Thank you for your thoughtful and detailed response. I’m still trying to figure out how best to respond as there is a lot here. For this response, I am going to back up a step and focus on what I am attempting to do and have done and just a bit about how I have done it and am doing it in my next release.
Meander is a sequencer. It does not deal with audio. As such, it sequences notes in a v/oct format and sequences gates. Meander can also output some CV values of various types, such as fBm noise, but also things like scale root. In my upcoming version, Meander can send out “CV” for scale mode, but let’s ignore that and focus on harmonic degrees.
For Meander to be able to sequence harmonic degrees, I needed a quantized format similar to v/oct. I actually developed this a couple of years ago when developing the ability to sequence Meander harmonic degrees from external modules, particularly external sequencers. Common practice defines the diatonic harmonic degrees as I-VII or 1-7 . I ended up implementing what I call an octal radix degree.octave format so that all degrees over the full note range can be represented, in quantized form. In practice, Meander accepts a degree of 0 to indicates a skipped step in a sequence. So, Meander harmonic degree input accepts quantized values from 0.0 to 7.7 allowing all chords to be played over the entire note range. In addition, Meander can detect if a MIDI keyboard (hardware or virtual) is controlling Meander harmonic degrees if the keyboard v/oct and gate are both connected to the Meander circle degree and gate inputs. This allows the keyboard white notes to play harmonic degrees in most octaves in Meander.

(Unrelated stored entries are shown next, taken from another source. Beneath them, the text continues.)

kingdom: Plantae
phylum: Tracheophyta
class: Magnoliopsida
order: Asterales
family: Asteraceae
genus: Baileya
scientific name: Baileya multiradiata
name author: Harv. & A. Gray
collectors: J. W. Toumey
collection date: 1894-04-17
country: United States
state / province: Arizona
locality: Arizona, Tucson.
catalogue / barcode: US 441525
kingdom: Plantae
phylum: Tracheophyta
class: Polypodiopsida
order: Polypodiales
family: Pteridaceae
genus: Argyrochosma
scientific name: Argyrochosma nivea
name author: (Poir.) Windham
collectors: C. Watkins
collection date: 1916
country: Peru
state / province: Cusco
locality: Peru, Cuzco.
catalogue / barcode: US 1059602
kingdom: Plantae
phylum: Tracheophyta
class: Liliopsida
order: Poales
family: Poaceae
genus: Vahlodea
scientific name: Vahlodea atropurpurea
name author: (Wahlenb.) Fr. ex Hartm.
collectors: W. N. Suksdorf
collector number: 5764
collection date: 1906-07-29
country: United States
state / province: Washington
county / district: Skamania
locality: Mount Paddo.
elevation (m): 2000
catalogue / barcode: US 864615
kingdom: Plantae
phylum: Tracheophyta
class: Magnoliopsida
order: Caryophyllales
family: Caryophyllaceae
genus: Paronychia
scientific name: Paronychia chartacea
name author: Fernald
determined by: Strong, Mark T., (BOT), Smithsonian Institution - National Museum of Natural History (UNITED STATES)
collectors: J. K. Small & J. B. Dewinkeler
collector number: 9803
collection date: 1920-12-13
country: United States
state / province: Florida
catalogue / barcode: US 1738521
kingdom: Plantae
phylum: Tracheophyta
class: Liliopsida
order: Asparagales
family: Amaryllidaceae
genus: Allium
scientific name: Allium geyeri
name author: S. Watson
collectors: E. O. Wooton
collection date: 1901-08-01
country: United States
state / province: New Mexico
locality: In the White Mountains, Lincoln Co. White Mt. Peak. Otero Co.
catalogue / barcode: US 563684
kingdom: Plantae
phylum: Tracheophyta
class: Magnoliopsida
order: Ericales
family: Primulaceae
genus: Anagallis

If an external sequencer of octal radix degree.octave voltages are fed to both the Meander circle degree and gate inputs, the sequenced format is recognized and the full range of degrees and octaves can be sequenced in Meander with 0.x representing a skipped sequence step.
Even though Meander can accept octal radix harmonic degrees (and scale degrees in the Melody section), most other modules if they accept a harmonic degree input, do not support octal radix, such as with the Aaron Static DiatonicCV module. So, with the upcoming Meander output of harmonic degrees, Meander will send those in the octal.radix 0 octave format of 1.0-7.0v. (or via the options menu 0.0-6.0v).
Just as the v/oct standard for notes is very specific, I want the harmonic degree voltage standard to be very specific so sequencers can easily be set up with 1.0V representing degree “I” without having to do mental conversions. It just seems counterproductive to have to enter 0.0 for “I”, etc.
Also, Meander is a bit odd because almost all parameter knob CV inputs set the parameter rather than modulate the parameter. I.E., Meander is rigged for automation. In almost all cases, Meander uses CV inputs in the range of 0.0-10v for such automation and scales the input properly, dependent on the parameter range. I have set up tooltips info for each CV input, so the user can see what voltages are expected.
That’s probably enough for now. I know I can rescale the Meander degree out for other modules using discrete modules, but I’m tying to avoid that as it puts the burden on the user to figure out something that works. I have considered auto-detecting what the degree output port is connected to and automatically scale the output appropriately, but, that would require modifying Meander for each different module. In this upcoming release, Meander checks whether some CV inputs are coming from Meander or an external module by walking the cables and that works, so I know how to do it, but am trying to avoid doing that for harmonic degrees.